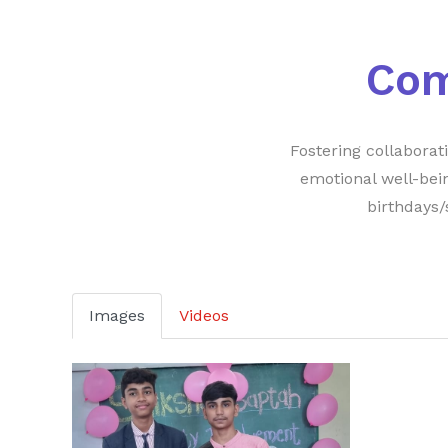
Co
Fostering collabora
emotional well-bei
birthdays/
Images
Videos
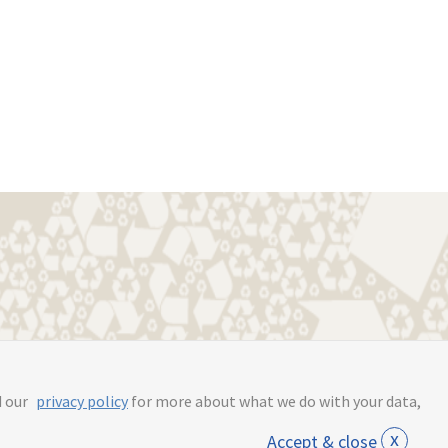
s.online
d our
privacy policy
for more about what we do with your data,
x
Accept & close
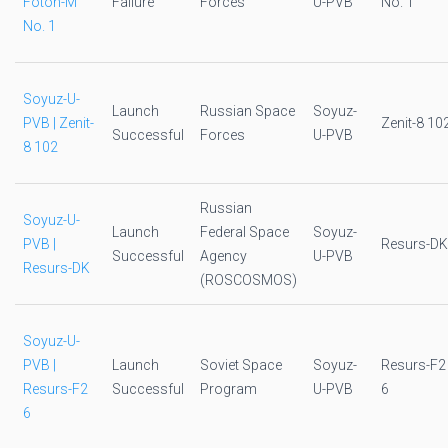
Foton-M
Failure
Forces
U-PVB
No. 1
No. 1
Soyuz-U-
Launch
Russian Space
Soyuz-
PVB | Zenit-
Zenit-8 10
Successful
Forces
U-PVB
8 102
Russian
Soyuz-U-
Launch
Federal Space
Soyuz-
PVB |
Resurs-DK
Successful
Agency
U-PVB
Resurs-DK
(ROSCOSMOS)
Soyuz-U-
PVB |
Launch
Soviet Space
Soyuz-
Resurs-F2
Resurs-F2
Successful
Program
U-PVB
6
6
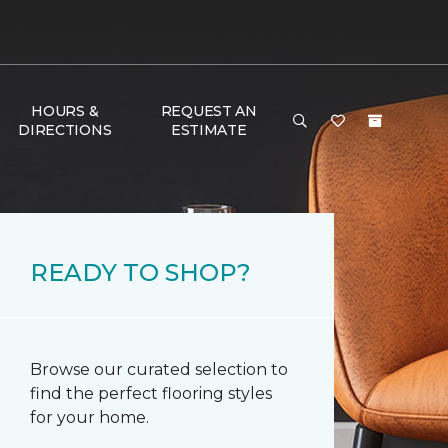
HOURS &
REQUEST AN
DIRECTIONS
ESTIMATE
READY TO SHOP?
Browse our curated selection to
find the perfect flooring styles
for your home.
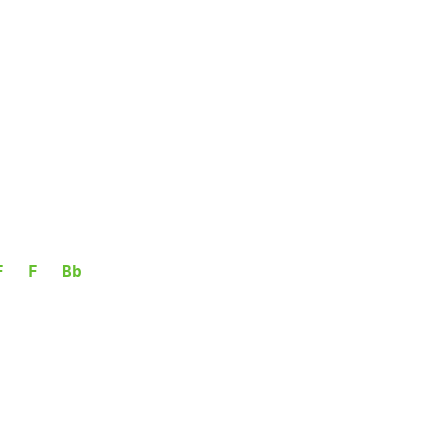
F
F
Bb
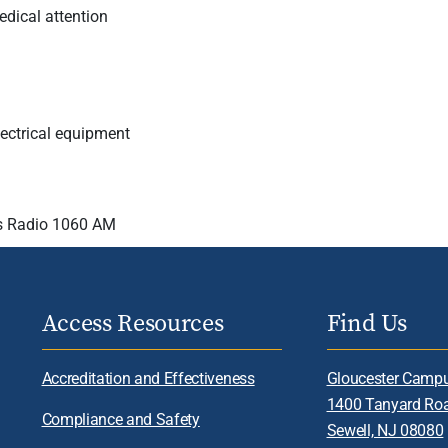
dical attention
electrical equipment
 Radio 1060 AM
Access Resources
Find Us
Accreditation and Effectiveness
Gloucester Camp
1400 Tanyard Ro
Compliance and Safety
Sewell, NJ 08080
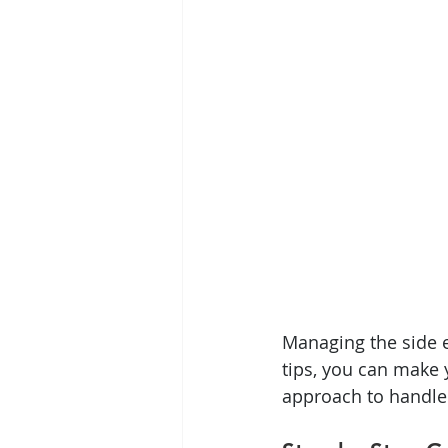
Managing the side e
tips, you can make 
approach to handle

> _Brief_: You need to restate all of the entries above exactly and leave the pictures behind.

> _The completed task_:
Co
Fostering collabora
emotional well-bei
birthdays/
Images
Videos
s.online
d our
privacy policy
for more about what we do with your data,
x
Accept & close
Foton-M
Failure
Forces
U-PVB
No. 1
No. 1
Soyuz-U-
Launch
Russian Space
Soyuz-
PVB | Zenit-
Zenit-8 10
Successful
Forces
U-PVB
8 102
Russian
Soyuz-U-
Launch
Federal Space
Soyuz-
PVB |
Resurs-DK
Successful
Agency
U-PVB
Resurs-DK
(ROSCOSMOS)
Soyuz-U-
PVB |
Launch
Soviet Space
Soyuz-
Resurs-F2
Resurs-F2
Successful
Program
U-PVB
6
6
HOURS &
REQUEST AN
DIRECTIONS
ESTIMATE
READY TO SHOP?
Browse our curated selection to
find the perfect flooring styles
for your home.
F
F
Bb
dical attention
electrical equipment
 Radio 1060 AM
Access Resources
Find Us
Accreditation and Effectiveness
Gloucester Camp
1400 Tanyard Ro
Compliance and Safety
Sewell, NJ 08080
Managing the side e
tips, you can make 
approach to handle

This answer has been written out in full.